I am an engineering student who is very new to machine learning.

I want to make an object classification kind of model to deduce the attributes like color, pattern, type, fit, etc. of various pieces of clothing. Most sources I could find on the subject are classifying to a single class like if something is a cat or dog.

I wish to train a model that can find multiple attributes associated with the image like a shirt with attributes ["black, "long sleeves", "fit", "V collar"] or a skirt with attributes ["red", "spotted", "short"]. I have the dataset, which is custom-made, and there are a lot of attributes.

I don't know where to start my research about this. What is the name of this kind of classification? Is there a pre-existing network architecture that I can use? Is there a tutorial video that you can recommend or an academic paper?

Comments

You must log in or register to comment.

Seankala t1_iruvc69 wrote on October 11, 2022 at 5:31 AM

#75,728

I work at a startup that provides solutions to exactly this problem. It's just multi-label classification, you might want to look more into that.

PassionatePossum t1_irvbp94 wrote on October 11, 2022 at 9:25 AM

#76,314

If you are using CNNs, it is actually very straightforward to solve: You need different loss functions for every independent attribute. And the optimization objective is to minimize the (weighted) sum of these loss functions.

Add a separate output layer for every independent attribute and a separate loss function to every output layer.
During training, set target values for the unneeded layers to an arbitrary value and set the loss weights to zero.

AKavun OP t1_irvbvrj wrote on October 11, 2022 at 9:28 AM

#76,318

Replying to PassionatePossum (#76,314)

As I said, I am a beginner to this stuff. Even though I am familiar with every term in that sentence, can you maybe share some articles or videos that are doing or explaining something similar to what you have in mind so that I can understand you better?

AKavun OP t1_irvc02x wrote on October 11, 2022 at 9:30 AM

#76,320

Replying to Seankala (#75,728)

Thank you, I am reading about it right now!

Electronic-Art-2105 t1_irvsyi9 wrote on October 11, 2022 at 12:46 PM

#77,095

This looks like a multilabel or multi output classification to me. Exactly the same thing was done here: https://www.kaggle.com/code/cbrincoveanu/transfer-learning-and-multi-output-tutorial Hope this helps.

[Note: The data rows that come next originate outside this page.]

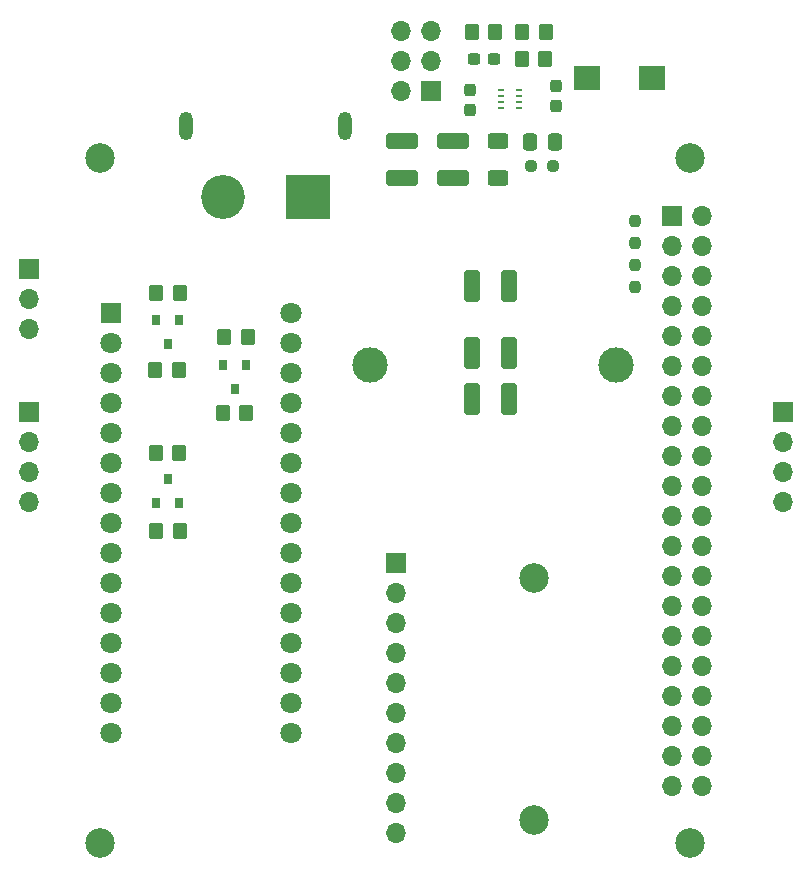
<source format=gbr>
%TF.GenerationSoftware,KiCad,Pcbnew,(6.0.4)*%
%TF.CreationDate,2022-09-19T00:41:07-04:00*%
%TF.ProjectId,Pi_HAT_V2,50695f48-4154-45f5-9632-2e6b69636164,rev?*%
%TF.SameCoordinates,Original*%
%TF.FileFunction,Soldermask,Bot*%
%TF.FilePolarity,Negative*%
%FSLAX46Y46*%
G04 Gerber Fmt 4.6, Leading zero omitted, Abs format (unit mm)*
G04 Created by KiCad (PCBNEW (6.0.4)) date 2022-09-19 00:41:07*
%MOMM*%
%LPD*%
G01*
G04 APERTURE LIST*
G04 Aperture macros list*
%AMRoundRect*
0 Rectangle with rounded corners*
0 $1 Rounding radius*
0 $2 $3 $4 $5 $6 $7 $8 $9 X,Y pos of 4 corners*
0 Add a 4 corners polygon primitive as box body*
4,1,4,$2,$3,$4,$5,$6,$7,$8,$9,$2,$3,0*
0 Add four circle primitives for the rounded corners*
1,1,$1+$1,$2,$3*
1,1,$1+$1,$4,$5*
1,1,$1+$1,$6,$7*
1,1,$1+$1,$8,$9*
0 Add four rect primitives between the rounded corners*
20,1,$1+$1,$2,$3,$4,$5,0*
20,1,$1+$1,$4,$5,$6,$7,0*
20,1,$1+$1,$6,$7,$8,$9,0*
20,1,$1+$1,$8,$9,$2,$3,0*%
G04 Aperture macros list end*
%ADD10R,0.609600X0.279400*%
%ADD11R,2.260600X2.108200*%
%ADD12R,1.800000X1.800000*%
%ADD13C,1.800000*%
%ADD14R,1.700000X1.700000*%
%ADD15O,1.700000X1.700000*%
%ADD16C,2.500000*%
%ADD17R,3.716000X3.716000*%
%ADD18C,3.716000*%
%ADD19O,1.200000X2.400000*%
%ADD20C,3.000000*%
%ADD21RoundRect,0.250000X0.412500X1.100000X-0.412500X1.100000X-0.412500X-1.100000X0.412500X-1.100000X0*%
%ADD22RoundRect,0.237500X-0.300000X-0.237500X0.300000X-0.237500X0.300000X0.237500X-0.300000X0.237500X0*%
%ADD23RoundRect,0.237500X-0.237500X0.300000X-0.237500X-0.300000X0.237500X-0.300000X0.237500X0.300000X0*%
%ADD24RoundRect,0.250000X1.100000X-0.412500X1.100000X0.412500X-1.100000X0.412500X-1.100000X-0.412500X0*%
%ADD25RoundRect,0.250000X0.625000X-0.400000X0.625000X0.400000X-0.625000X0.400000X-0.625000X-0.400000X0*%
%ADD26RoundRect,0.250000X0.337500X0.475000X-0.337500X0.475000X-0.337500X-0.475000X0.337500X-0.475000X0*%
%ADD27RoundRect,0.237500X0.237500X-0.250000X0.237500X0.250000X-0.237500X0.250000X-0.237500X-0.250000X0*%
%ADD28RoundRect,0.250000X-0.350000X-0.450000X0.350000X-0.450000X0.350000X0.450000X-0.350000X0.450000X0*%
%ADD29R,0.800000X0.900000*%
%ADD30RoundRect,0.250000X0.350000X0.450000X-0.350000X0.450000X-0.350000X-0.450000X0.350000X-0.450000X0*%
%ADD31RoundRect,0.237500X-0.250000X-0.237500X0.250000X-0.237500X0.250000X0.237500X-0.250000X0.237500X0*%
%ADD32RoundRect,0.250000X-0.412500X-1.100000X0.412500X-1.100000X0.412500X1.100000X-0.412500X1.100000X0*%
G04 APERTURE END LIST*
D10*
%TO.C,U1*%
X136500700Y-68724999D03*
X136500700Y-69225000D03*
X136500700Y-69725000D03*
X136500700Y-70225001D03*
X137999300Y-70225001D03*
X137999300Y-69725000D03*
X137999300Y-69225000D03*
X137999300Y-68724999D03*
%TD*%
D11*
%TO.C,L1*%
X143758900Y-67700000D03*
X149296100Y-67700000D03*
%TD*%
D12*
%TO.C,TB1*%
X103430000Y-87570000D03*
D13*
X103430000Y-90110000D03*
X103430000Y-92650000D03*
X103430000Y-95190000D03*
X103430000Y-97730000D03*
X103430000Y-100270000D03*
X103430000Y-102810000D03*
X103430000Y-105350000D03*
X103430000Y-107890000D03*
X103430000Y-110430000D03*
X103430000Y-112970000D03*
X103430000Y-115510000D03*
X103430000Y-118050000D03*
X103430000Y-120590000D03*
X103430000Y-123130000D03*
X118670000Y-123130000D03*
X118670000Y-120590000D03*
X118670000Y-118050000D03*
X118670000Y-115510000D03*
X118670000Y-112970000D03*
X118670000Y-110430000D03*
X118670000Y-107890000D03*
X118670000Y-105350000D03*
X118670000Y-102810000D03*
X118670000Y-100270000D03*
X118670000Y-97730000D03*
X118670000Y-95190000D03*
X118670000Y-92650000D03*
X118670000Y-90110000D03*
X118670000Y-87570000D03*
%TD*%
D14*
%TO.C,J3*%
X130565000Y-68775000D03*
D15*
X128025000Y-68775000D03*
X130565000Y-66235000D03*
X128025000Y-66235000D03*
X130565000Y-63695000D03*
X128025000Y-63695000D03*
%TD*%
D16*
%TO.C,H1*%
X152500000Y-74500000D03*
%TD*%
%TO.C,H2*%
X102500000Y-74500000D03*
%TD*%
%TO.C,H3*%
X102500000Y-132500000D03*
%TD*%
D14*
%TO.C,J1*%
X127550000Y-108800000D03*
D15*
X127550000Y-111340000D03*
X127550000Y-113880000D03*
X127550000Y-116420000D03*
X127550000Y-118960000D03*
X127550000Y-121500000D03*
X127550000Y-124040000D03*
X127550000Y-126580000D03*
X127550000Y-129120000D03*
X127550000Y-131660000D03*
%TD*%
D16*
%TO.C,H4*%
X152500000Y-132500000D03*
%TD*%
D14*
%TO.C,J2*%
X151000000Y-79400000D03*
D15*
X153540000Y-79400000D03*
X151000000Y-81940000D03*
X153540000Y-81940000D03*
X151000000Y-84480000D03*
X153540000Y-84480000D03*
X151000000Y-87020000D03*
X153540000Y-87020000D03*
X151000000Y-89560000D03*
X153540000Y-89560000D03*
X151000000Y-92100000D03*
X153540000Y-92100000D03*
X151000000Y-94640000D03*
X153540000Y-94640000D03*
X151000000Y-97180000D03*
X153540000Y-97180000D03*
X151000000Y-99720000D03*
X153540000Y-99720000D03*
X151000000Y-102260000D03*
X153540000Y-102260000D03*
X151000000Y-104800000D03*
X153540000Y-104800000D03*
X151000000Y-107340000D03*
X153540000Y-107340000D03*
X151000000Y-109880000D03*
X153540000Y-109880000D03*
X151000000Y-112420000D03*
X153540000Y-112420000D03*
X151000000Y-114960000D03*
X153540000Y-114960000D03*
X151000000Y-117500000D03*
X153540000Y-117500000D03*
X151000000Y-120040000D03*
X153540000Y-120040000D03*
X151000000Y-122580000D03*
X153540000Y-122580000D03*
X151000000Y-125120000D03*
X153540000Y-125120000D03*
X151000000Y-127660000D03*
X153540000Y-127660000D03*
%TD*%
D14*
%TO.C,J4*%
X96550000Y-96000000D03*
D15*
X96550000Y-98540000D03*
X96550000Y-101080000D03*
X96550000Y-103620000D03*
%TD*%
D17*
%TO.C,J5*%
X120150000Y-77750000D03*
D18*
X112950000Y-77750000D03*
D19*
X123300000Y-71750000D03*
X109800000Y-71750000D03*
%TD*%
D16*
%TO.C,H5*%
X139300000Y-110000000D03*
%TD*%
%TO.C,H6*%
X139300000Y-130500000D03*
%TD*%
D20*
%TO.C,L2*%
X125400000Y-92000000D03*
X146200000Y-92000000D03*
%TD*%
D14*
%TO.C,J6*%
X160350000Y-96000000D03*
D15*
X160350000Y-98540000D03*
X160350000Y-101080000D03*
X160350000Y-103620000D03*
%TD*%
D14*
%TO.C,J7*%
X96550000Y-83875000D03*
D15*
X96550000Y-86415000D03*
X96550000Y-88955000D03*
%TD*%
D21*
%TO.C,C7*%
X137162500Y-94900000D03*
X134037500Y-94900000D03*
%TD*%
D22*
%TO.C,C9*%
X134162500Y-66075000D03*
X135887500Y-66075000D03*
%TD*%
D23*
%TO.C,C3*%
X141100000Y-70112500D03*
X141100000Y-68387500D03*
%TD*%
D21*
%TO.C,C6*%
X137162500Y-91000000D03*
X134037500Y-91000000D03*
%TD*%
D24*
%TO.C,C1*%
X132375000Y-76162500D03*
X132375000Y-73037500D03*
%TD*%
%TO.C,C2*%
X128125000Y-76162500D03*
X128125000Y-73037500D03*
%TD*%
D25*
%TO.C,R2*%
X136225000Y-76175000D03*
X136225000Y-73075000D03*
%TD*%
D26*
%TO.C,C4*%
X141012500Y-73100000D03*
X138937500Y-73100000D03*
%TD*%
D27*
%TO.C,R7*%
X147800000Y-85387500D03*
X147800000Y-83562500D03*
%TD*%
D28*
%TO.C,R9*%
X107250000Y-99475000D03*
X109250000Y-99475000D03*
%TD*%
%TO.C,R10*%
X113025000Y-89675000D03*
X115025000Y-89675000D03*
%TD*%
%TO.C,R5*%
X138250000Y-63825000D03*
X140250000Y-63825000D03*
%TD*%
%TO.C,R14*%
X134000000Y-63800000D03*
X136000000Y-63800000D03*
%TD*%
%TO.C,R12*%
X107275000Y-85900000D03*
X109275000Y-85900000D03*
%TD*%
D23*
%TO.C,C8*%
X133825000Y-70412500D03*
X133825000Y-68687500D03*
%TD*%
D29*
%TO.C,Q3*%
X107300000Y-88225000D03*
X109200000Y-88225000D03*
X108250000Y-90225000D03*
%TD*%
D30*
%TO.C,R11*%
X114925000Y-96100000D03*
X112925000Y-96100000D03*
%TD*%
D29*
%TO.C,Q1*%
X109200000Y-103675000D03*
X107300000Y-103675000D03*
X108250000Y-101675000D03*
%TD*%
D27*
%TO.C,R6*%
X147800000Y-81637500D03*
X147800000Y-79812500D03*
%TD*%
D31*
%TO.C,R4*%
X139037500Y-75125000D03*
X140862500Y-75125000D03*
%TD*%
D30*
%TO.C,R8*%
X109275000Y-106025000D03*
X107275000Y-106025000D03*
%TD*%
%TO.C,R13*%
X109225000Y-92400000D03*
X107225000Y-92400000D03*
%TD*%
D29*
%TO.C,Q2*%
X112975000Y-92000000D03*
X114875000Y-92000000D03*
X113925000Y-94000000D03*
%TD*%
D32*
%TO.C,C5*%
X134037500Y-85350000D03*
X137162500Y-85350000D03*
%TD*%
D28*
%TO.C,R3*%
X138225000Y-66100000D03*
X140225000Y-66100000D03*
%TD*%
M02*

</source>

AKavun OP t1_irwurmu wrote on October 11, 2022 at 5:12 PM

#79,088

Replying to Electronic-Art-2105 (#77,095)

Yeah, this is mostly similar to what I want to do but there is a difference.

In the tutorial, there are only binary attributes like if a celebrity is bald or not. But I want to do multi-value attributes like the color of the clothing which can take a lot of values, not just 1 or 0.

With this in mind, is it still multilabel classification

Electronic-Art-2105 t1_irwzixb wrote on October 11, 2022 at 5:43 PM

#79,309

Replying to AKavun (#79,088)

I see. In the tutorial, for each output, a 1-dimensional Dense layer with a sigmoid activation function is used, along with binary crossentropy as the loss function. You could exchange that by an n-dimensional Dense layer with softmax activation, along with categorical crossentropy. So the basic architecture can remain similar, you just have to adapt the outputs.

AKavun OP t1_irx83tz wrote on October 11, 2022 at 6:38 PM

#79,698

Replying to Electronic-Art-2105 (#79,309)

>I see. In the tutorial, for each output, a 1-dimensional Dense layer with a sigmoid activation function is used, along with binary crossentropy as the loss function. You could exchange that by an n-dimensional Dense layer with softmax activation, along with categorical crossentropy. So the basic architecture can remain similar, you just have to adapt the outputs.

I will first learn what these things mean, then I will get back to you. Thank you for your guidance.